Bud Withers offers an inside look at the Pac-12 Conference and the national college scene.

March 5, 2012 at 5:22 PM

Coaches got it right with Romar

The Pac-12 announced its all-league selections and other individual honors Monday, and I think justice was done with the selection of Washington’s Lorenzo Romar as coach of the year.

It was a competitive race, no doubt. Several coaches in recent weeks voiced support for for job done by Tad Boyle of Colorado, and yes, he did a nice one. I think you could also make a case for Dana Altman of Oregon, who piloted the Ducks to the No. 3 seed in the league tournament and who has a team that’s a popular pick to win the thing.
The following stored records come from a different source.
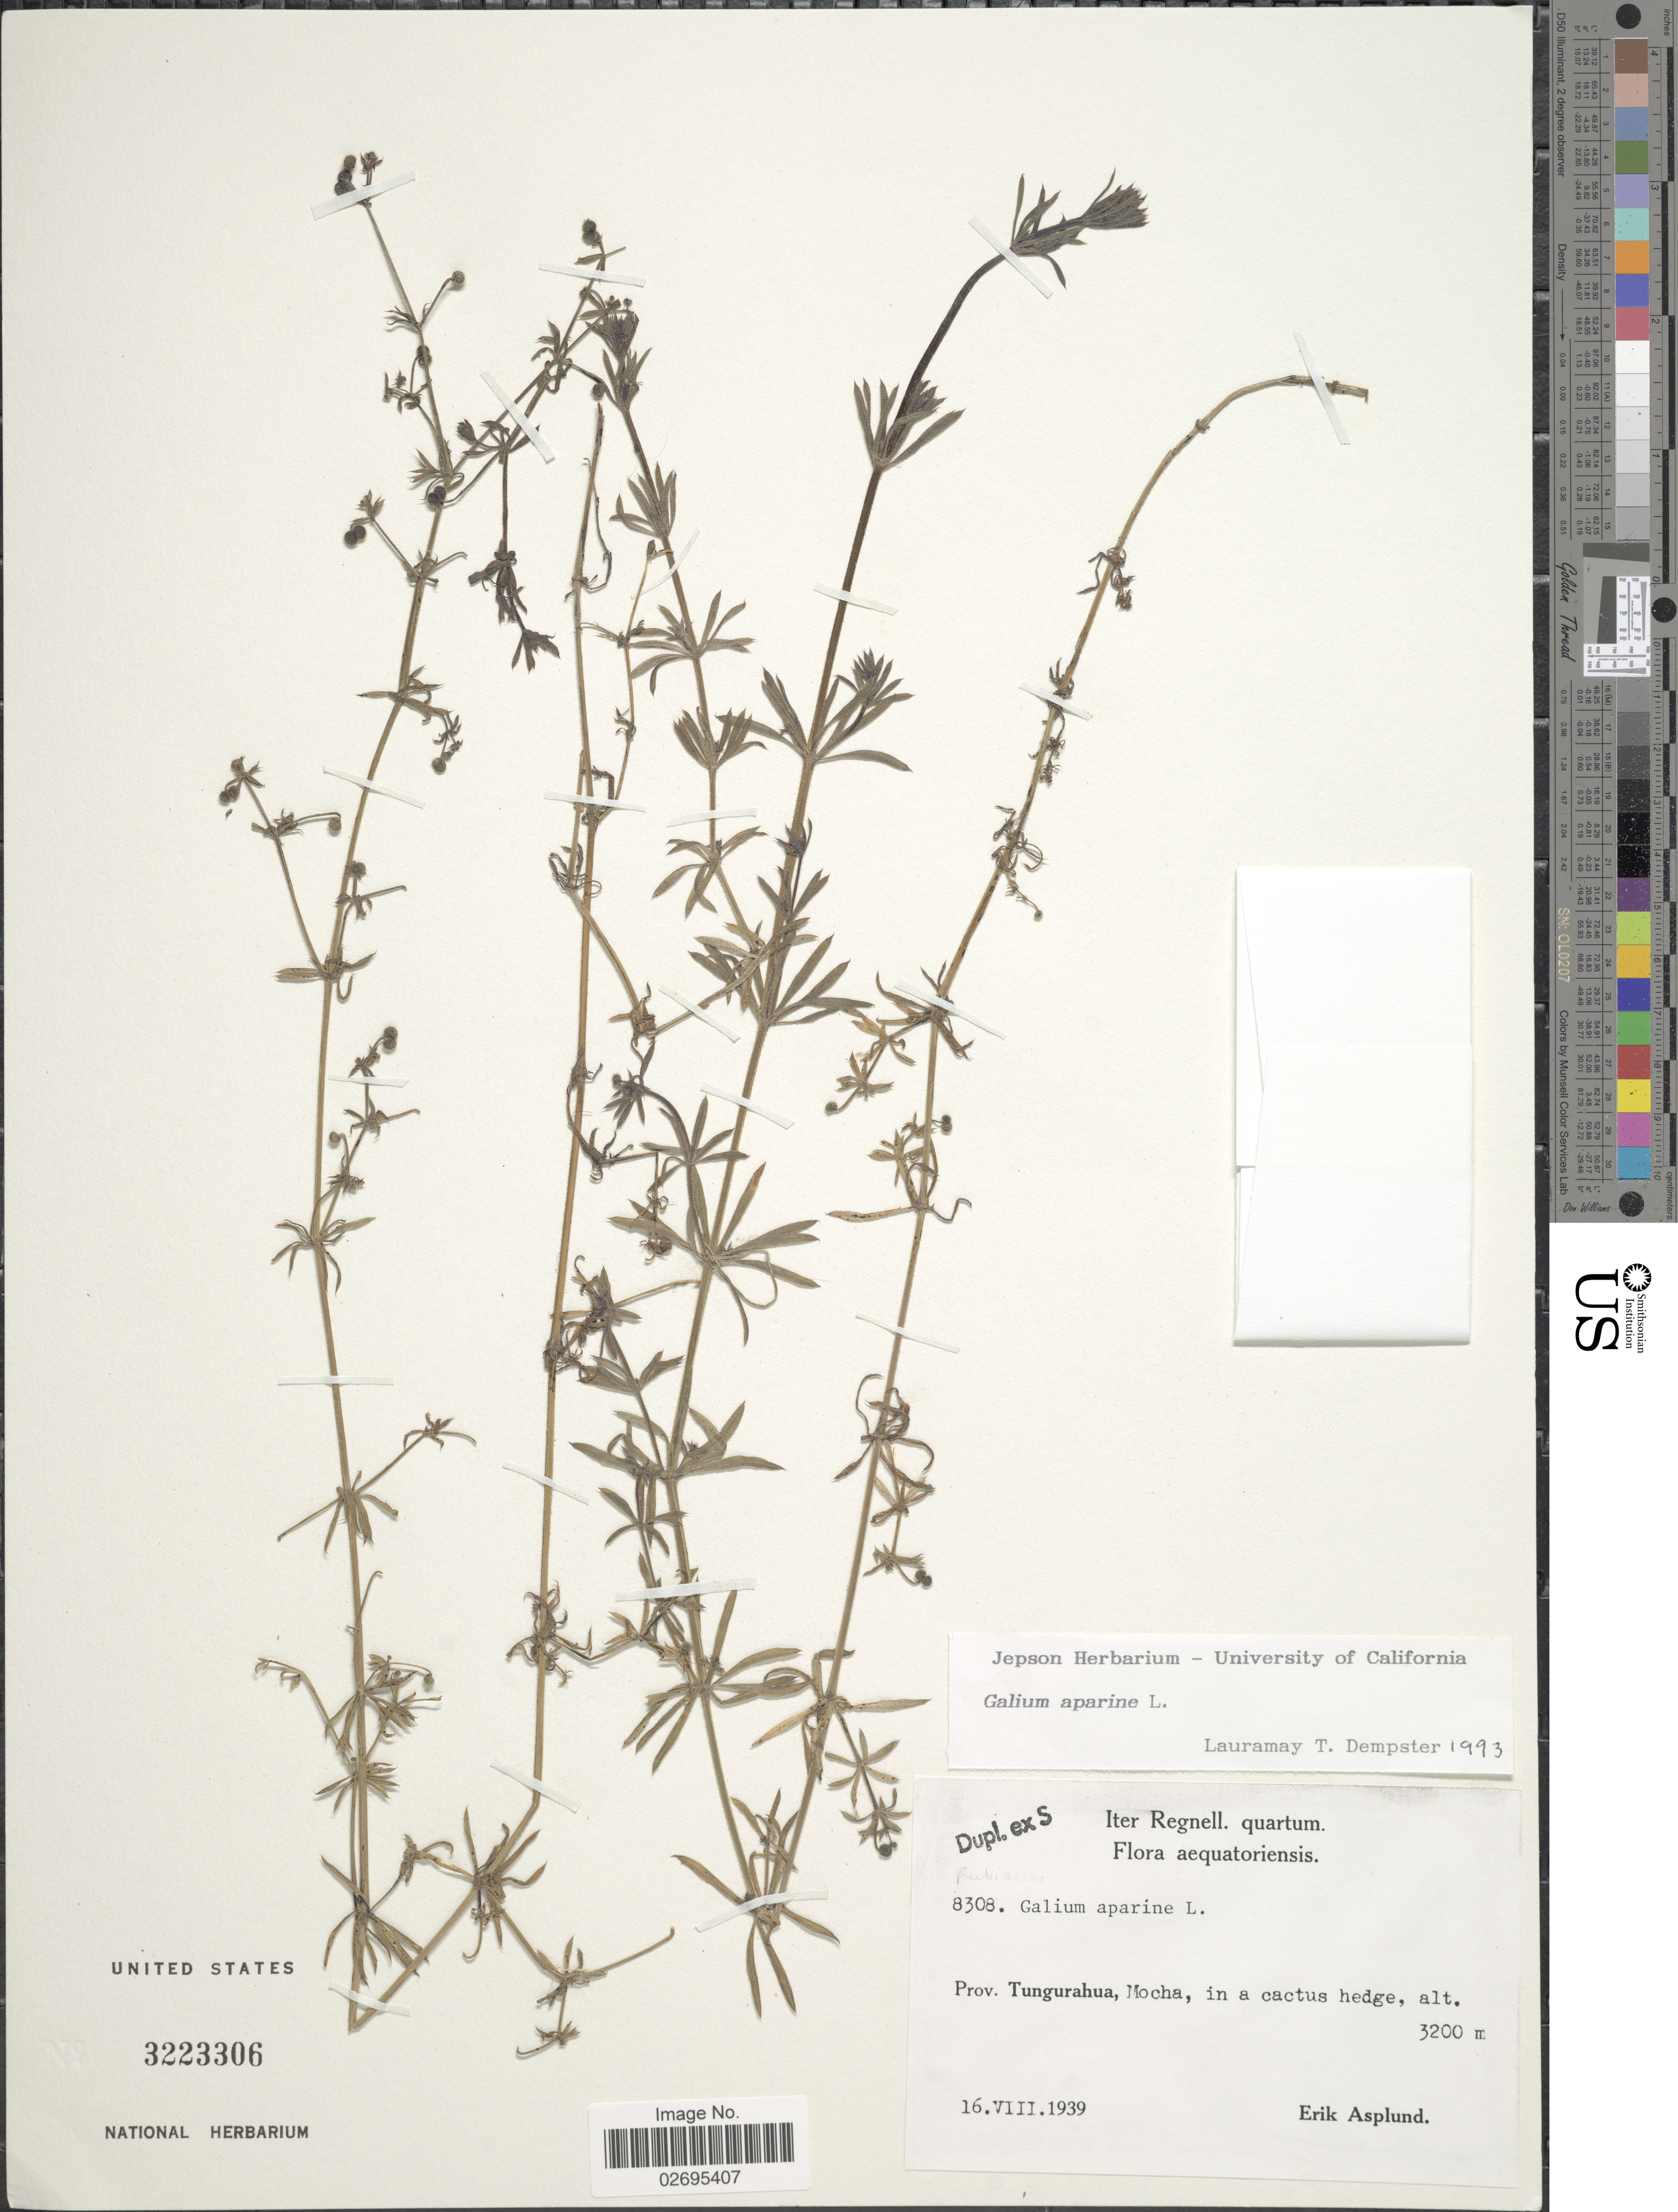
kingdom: Plantae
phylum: Tracheophyta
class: Magnoliopsida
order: Gentianales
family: Rubiaceae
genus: Galium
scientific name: Galium aparine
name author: L.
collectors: E. Asplund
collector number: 8308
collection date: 1939-08-16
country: Ecuador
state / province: Tungurahua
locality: Mocha, in cactus hedge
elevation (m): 3200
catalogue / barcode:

As the season wound down, the case against Romar seemed to revolve around the fact that he’s coaching two future first-round NBA draft picks in Tony Wroten and Terrence Ross, and nobody else is. That much is true.

But I’d counter with the notion that they weren’t necessarily considered that (at least by this season) when the season began, and Romar had something to do with their elevated pro status today. He also had to negotiate a season in which Scott Suggs was out injured and C.J. Wilcox has been unable to practice much because of his hip condition.

The Huskies had a bunch of games they could have lost down the stretch, but managed to come through in most of them. I don’t necessarily agree that the award should go to the coach of the league champion, but in this case, there isn’t a compelling reason not to make that call.

As for Boyle, Colorado finished 11-7 after a poor weekend on the Oregon trail. Win one or two of those, and maybe the decision is different. They were picked to finish in a tie for 10th, but I think that might have had something to do with simple lack of knowledge of the program — new, as it was, to the Pac-12 — than any real solid assessment of what Colorado had.

I liked the selection of Jorge Gutierrez as league player of the year, although Wroten surely was a worthy adversary. Gutierrez doesn’t knock you over with his stats, but he’s the unquestioned best defender in the league.

I thought the most notable omission from the all-league team was E.J. Singler of Oregon. Singler is one of the league’s hardest-working players, averages 13.3 points a game (second on the team), 5.5 rebounds and his .907 free-throw percentage is first in the Pac-12 and second in the nation.